**Directions:**
Please say how many lines in the material include the string "worn", and nothing else.

"""

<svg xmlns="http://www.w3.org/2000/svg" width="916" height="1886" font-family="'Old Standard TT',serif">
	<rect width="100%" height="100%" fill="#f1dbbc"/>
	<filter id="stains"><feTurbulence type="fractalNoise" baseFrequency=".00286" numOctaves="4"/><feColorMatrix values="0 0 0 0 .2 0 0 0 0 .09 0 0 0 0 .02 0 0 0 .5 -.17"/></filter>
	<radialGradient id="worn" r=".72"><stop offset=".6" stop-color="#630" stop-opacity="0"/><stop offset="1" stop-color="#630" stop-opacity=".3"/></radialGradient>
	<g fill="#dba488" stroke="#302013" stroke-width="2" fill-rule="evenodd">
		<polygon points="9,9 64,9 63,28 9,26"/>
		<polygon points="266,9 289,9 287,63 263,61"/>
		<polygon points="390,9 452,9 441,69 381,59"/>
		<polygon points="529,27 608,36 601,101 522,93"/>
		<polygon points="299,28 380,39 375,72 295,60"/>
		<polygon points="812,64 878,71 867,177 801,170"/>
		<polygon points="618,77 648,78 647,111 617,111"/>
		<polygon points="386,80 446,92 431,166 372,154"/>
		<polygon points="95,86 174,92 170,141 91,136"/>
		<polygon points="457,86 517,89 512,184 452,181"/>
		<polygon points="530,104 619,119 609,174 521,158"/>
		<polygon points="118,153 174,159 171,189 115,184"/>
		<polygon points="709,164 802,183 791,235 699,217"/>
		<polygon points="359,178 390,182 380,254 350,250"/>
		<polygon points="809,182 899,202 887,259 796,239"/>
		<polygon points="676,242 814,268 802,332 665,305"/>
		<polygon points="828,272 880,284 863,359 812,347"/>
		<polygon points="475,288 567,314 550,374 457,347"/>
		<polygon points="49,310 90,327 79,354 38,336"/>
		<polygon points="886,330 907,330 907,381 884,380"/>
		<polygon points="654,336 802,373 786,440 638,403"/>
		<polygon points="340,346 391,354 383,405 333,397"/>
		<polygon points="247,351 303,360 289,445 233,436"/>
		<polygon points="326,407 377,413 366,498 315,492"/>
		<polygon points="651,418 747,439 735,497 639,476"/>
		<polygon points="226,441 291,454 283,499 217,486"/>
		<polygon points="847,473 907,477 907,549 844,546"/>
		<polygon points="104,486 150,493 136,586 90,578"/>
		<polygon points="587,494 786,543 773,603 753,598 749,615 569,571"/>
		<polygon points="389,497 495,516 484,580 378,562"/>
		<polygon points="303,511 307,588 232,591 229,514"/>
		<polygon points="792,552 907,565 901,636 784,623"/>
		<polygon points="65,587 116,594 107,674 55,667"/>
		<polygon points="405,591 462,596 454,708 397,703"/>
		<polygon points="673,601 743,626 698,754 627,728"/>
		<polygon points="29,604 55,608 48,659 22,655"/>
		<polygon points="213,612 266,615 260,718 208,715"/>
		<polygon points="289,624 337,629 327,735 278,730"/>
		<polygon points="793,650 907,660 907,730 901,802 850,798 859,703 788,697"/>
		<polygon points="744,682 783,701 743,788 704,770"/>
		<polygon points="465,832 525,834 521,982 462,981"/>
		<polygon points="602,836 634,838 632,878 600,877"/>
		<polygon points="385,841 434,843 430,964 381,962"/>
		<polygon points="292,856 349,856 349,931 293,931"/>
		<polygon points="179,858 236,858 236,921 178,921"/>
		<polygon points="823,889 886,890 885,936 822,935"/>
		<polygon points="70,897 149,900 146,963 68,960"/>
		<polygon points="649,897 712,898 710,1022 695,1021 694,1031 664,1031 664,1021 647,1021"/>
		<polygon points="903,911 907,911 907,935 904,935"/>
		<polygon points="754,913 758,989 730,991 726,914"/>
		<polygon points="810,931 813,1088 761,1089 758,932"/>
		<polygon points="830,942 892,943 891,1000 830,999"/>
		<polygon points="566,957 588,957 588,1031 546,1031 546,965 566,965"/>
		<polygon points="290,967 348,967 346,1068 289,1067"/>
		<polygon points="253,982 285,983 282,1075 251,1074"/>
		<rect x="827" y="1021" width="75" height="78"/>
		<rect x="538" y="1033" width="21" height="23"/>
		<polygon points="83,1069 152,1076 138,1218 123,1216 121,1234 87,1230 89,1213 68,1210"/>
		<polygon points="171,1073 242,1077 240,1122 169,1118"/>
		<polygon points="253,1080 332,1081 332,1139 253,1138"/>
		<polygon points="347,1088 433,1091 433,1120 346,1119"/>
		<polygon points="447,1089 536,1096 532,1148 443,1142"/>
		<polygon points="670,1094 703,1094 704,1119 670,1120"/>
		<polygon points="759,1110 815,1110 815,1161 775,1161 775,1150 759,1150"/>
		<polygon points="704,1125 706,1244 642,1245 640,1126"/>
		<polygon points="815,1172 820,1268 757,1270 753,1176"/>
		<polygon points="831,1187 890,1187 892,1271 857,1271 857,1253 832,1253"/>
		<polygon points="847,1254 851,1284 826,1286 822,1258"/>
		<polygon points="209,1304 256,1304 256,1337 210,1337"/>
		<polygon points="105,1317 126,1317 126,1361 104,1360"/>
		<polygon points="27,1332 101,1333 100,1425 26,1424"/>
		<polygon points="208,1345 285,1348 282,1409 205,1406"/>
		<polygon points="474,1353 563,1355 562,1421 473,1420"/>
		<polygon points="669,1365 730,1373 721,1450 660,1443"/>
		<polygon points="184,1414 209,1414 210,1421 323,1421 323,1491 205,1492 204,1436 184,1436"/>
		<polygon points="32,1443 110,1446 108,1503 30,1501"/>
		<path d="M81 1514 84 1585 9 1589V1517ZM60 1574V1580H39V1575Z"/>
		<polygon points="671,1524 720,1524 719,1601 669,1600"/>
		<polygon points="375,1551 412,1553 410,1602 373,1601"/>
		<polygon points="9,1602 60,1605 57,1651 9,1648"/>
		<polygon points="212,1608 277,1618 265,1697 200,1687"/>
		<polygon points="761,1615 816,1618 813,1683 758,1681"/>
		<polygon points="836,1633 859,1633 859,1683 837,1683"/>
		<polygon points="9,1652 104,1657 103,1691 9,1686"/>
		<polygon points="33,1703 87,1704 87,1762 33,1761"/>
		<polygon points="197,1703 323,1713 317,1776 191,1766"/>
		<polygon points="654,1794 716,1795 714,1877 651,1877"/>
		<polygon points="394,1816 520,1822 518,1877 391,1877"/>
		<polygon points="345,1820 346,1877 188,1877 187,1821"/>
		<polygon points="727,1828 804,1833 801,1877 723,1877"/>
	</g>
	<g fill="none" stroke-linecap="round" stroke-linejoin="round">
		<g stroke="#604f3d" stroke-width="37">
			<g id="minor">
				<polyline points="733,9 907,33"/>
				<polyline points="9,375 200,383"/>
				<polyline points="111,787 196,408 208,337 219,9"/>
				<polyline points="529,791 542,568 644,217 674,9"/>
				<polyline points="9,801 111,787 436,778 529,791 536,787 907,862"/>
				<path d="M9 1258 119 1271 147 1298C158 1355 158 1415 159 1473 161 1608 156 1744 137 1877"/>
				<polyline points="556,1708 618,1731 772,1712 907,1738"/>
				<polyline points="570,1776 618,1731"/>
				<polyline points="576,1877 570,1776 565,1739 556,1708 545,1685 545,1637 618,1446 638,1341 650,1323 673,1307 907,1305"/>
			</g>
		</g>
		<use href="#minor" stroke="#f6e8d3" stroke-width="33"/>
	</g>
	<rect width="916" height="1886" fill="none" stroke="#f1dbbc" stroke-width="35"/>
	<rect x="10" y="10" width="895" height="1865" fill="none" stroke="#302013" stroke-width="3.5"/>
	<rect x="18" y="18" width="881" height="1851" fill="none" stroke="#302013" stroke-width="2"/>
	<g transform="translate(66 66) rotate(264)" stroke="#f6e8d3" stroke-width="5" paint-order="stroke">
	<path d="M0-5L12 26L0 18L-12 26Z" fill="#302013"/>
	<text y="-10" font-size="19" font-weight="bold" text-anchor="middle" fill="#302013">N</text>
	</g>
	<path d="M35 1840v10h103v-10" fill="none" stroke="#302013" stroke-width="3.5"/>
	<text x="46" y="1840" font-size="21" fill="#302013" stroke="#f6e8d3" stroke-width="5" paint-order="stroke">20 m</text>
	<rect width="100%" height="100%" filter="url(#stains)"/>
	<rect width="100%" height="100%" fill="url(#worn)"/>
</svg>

"""

**Task solution:**
2